I later worked with a woman who was from this woman’s hometown and knew her slightly, and said that after she left school, she returned to that town and went back to her old store, where she worked as a pharmacy tech. In the late 1990s, a few years after we (would have) graduated, her son disappeared, and his wife met another man a couple years later and divorced him in absentia so she could marry him; IDK if she ever had him declared legally dead, at the very least so she could get Social Security for their son. She believed, and I agreed, that the son was probably murdered and his body hadn’t been found, or he was a John Doe somewhere, and the authorities all felt it was just as well that he was gone.

I did hear some details of her upbringing, and it didn’t surprise me that she was a trainwreck. It’s just tragic that she had to bring children into that life.

Was that shirt in a child’s size?!?!?

In the early 00s, when my nieces were preschoolers, my brother saw child-sized t-shirts at some ordinary department store (Kmart or Target, that kind of thing) that said things like “I’M SEXY.” :eek: We all wondered whose idea it was to make and market those.

20 years before that, I worked with a woman whose husband managed an adult bookstore (and keep in mind that at that time, those were not exactly mainstream enterprises) and she came in one day on her day off with her 3-year-old son. He was wearing a t-shirt with an iron-on (remember those?) that had a picture of a newly hatched chick and the caption “I Just Got Laid.” (Yeesht.)

If she admitted it, it’s no doubt true. And if those kids were better off with the father, then the mother did the right thing.

It’s sad that she didn’t realize she wasn’t meant to be a mother before she had the children. Or perhaps she did know, but she was pressured into having children because that’s what women are supposed to do.

You can’t avoid it. The world is full of people who do things the wrong way, and your daughter might as well learn that.

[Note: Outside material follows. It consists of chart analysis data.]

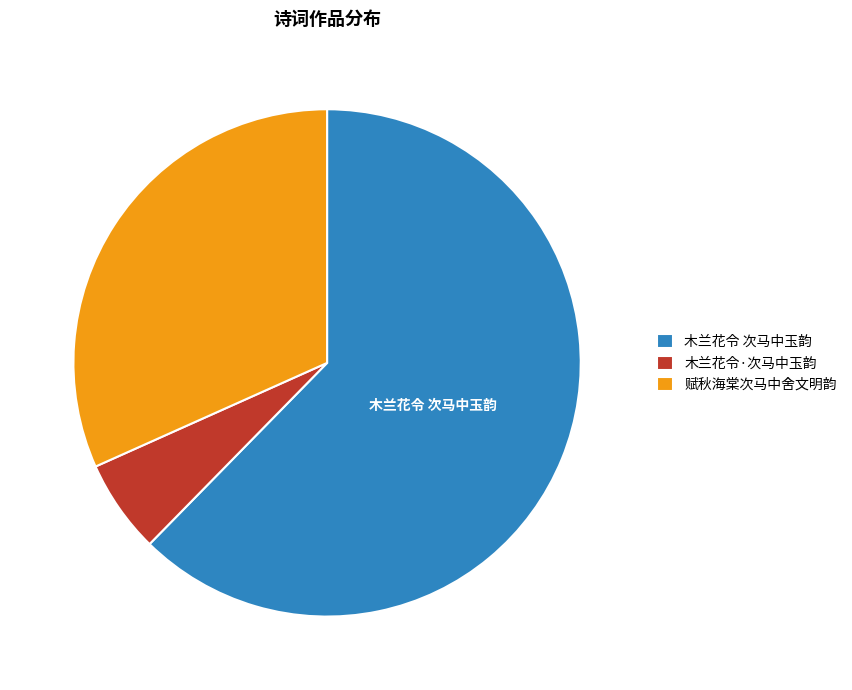

Combined, do 木兰花令·次马中玉韵 and 赋秋海棠次马中舍文明韵 account for over 50%?

No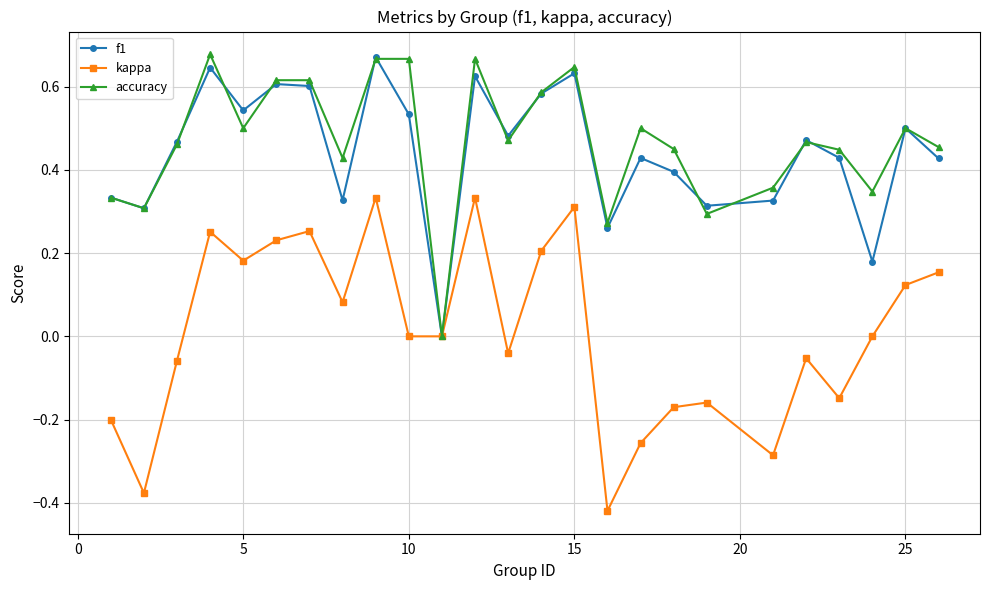

Which series has the widest spread of values?

kappa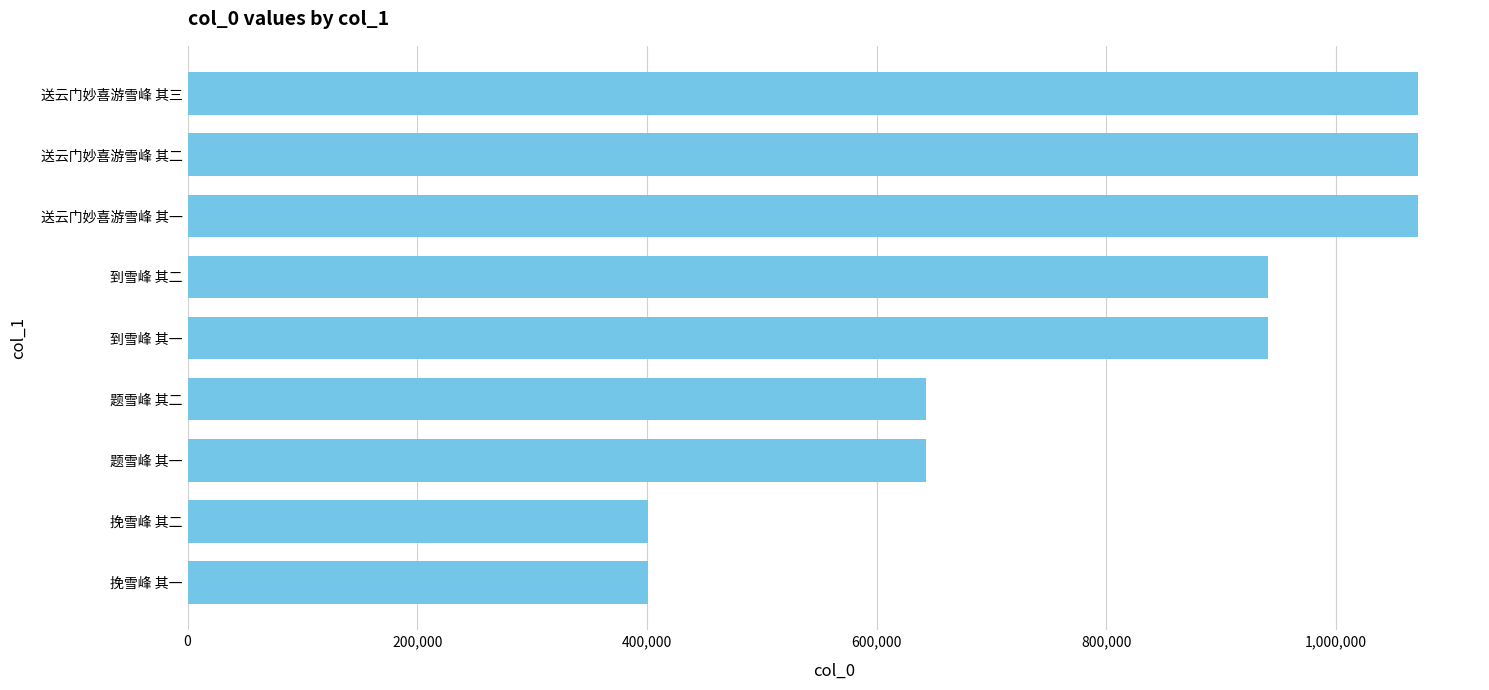

Approximately how many times larger is the value at 送云门妙喜游雪峰 其二 compared to 送云门妙喜游雪峰 其一?

1.0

The better response is that when she notices this, you say “that’s not the way we do things in our house, because …”. You should be able to explain understandably to your daughter why your rules are better. Or consider changing them, if your daughter can convince you they aren’t any better. [Dialogue like this is a good learning situation.]

Oh, and on those play dates: in your house, your rules apply. To everybody. Shouldn’t take more than a couple of examples before their kid learns that. And is probably smart enough to accept it, in your house.

My SIL has 2 girls. 13 year difference in ages. The older girl took all the crap. Was roughly handled and belittled in front of people. Her sister is considered perfect in every way, by her parents. They are young adults now. I prefer the company of the eldest. The younger one is just snotty and judgemental.
The older one may have been the way she is no matter how she was treated. Who knows?